Segment Start: Source records
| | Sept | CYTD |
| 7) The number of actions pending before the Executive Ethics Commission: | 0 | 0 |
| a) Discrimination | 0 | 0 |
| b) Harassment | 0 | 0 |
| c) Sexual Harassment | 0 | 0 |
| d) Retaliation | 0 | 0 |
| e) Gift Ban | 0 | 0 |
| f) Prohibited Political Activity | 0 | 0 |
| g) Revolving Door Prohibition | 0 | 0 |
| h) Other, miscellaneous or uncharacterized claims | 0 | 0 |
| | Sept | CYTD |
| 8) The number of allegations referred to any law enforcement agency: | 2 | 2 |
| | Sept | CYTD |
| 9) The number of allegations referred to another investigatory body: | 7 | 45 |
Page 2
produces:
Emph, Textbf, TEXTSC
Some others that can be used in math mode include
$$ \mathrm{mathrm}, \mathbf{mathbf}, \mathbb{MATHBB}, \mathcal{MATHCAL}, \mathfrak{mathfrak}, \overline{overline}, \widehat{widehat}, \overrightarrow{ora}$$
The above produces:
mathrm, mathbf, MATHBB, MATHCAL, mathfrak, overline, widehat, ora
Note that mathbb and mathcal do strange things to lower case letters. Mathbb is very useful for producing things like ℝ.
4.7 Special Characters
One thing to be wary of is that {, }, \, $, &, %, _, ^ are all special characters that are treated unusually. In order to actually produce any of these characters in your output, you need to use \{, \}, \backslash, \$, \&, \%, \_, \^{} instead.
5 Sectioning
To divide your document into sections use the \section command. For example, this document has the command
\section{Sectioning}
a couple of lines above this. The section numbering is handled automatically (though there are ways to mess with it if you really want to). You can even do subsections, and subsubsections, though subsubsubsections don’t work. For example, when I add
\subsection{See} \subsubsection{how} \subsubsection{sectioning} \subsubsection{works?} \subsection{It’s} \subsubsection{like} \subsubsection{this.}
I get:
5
Segment End: Source records
Task requirements: Which lines in the records above hold the string "your"? Copy each of them.

Exercise solution:
One thing to be wary of is that {, }, \, $, &, %, _, ^ are all special characters that are treated unusually. In order to actually produce any of these characters in your output, you need to use \{, \}, \backslash, \$, \&, \%, \_, \^{} instead.
To divide your document into sections use the \section command. For example, this document has the command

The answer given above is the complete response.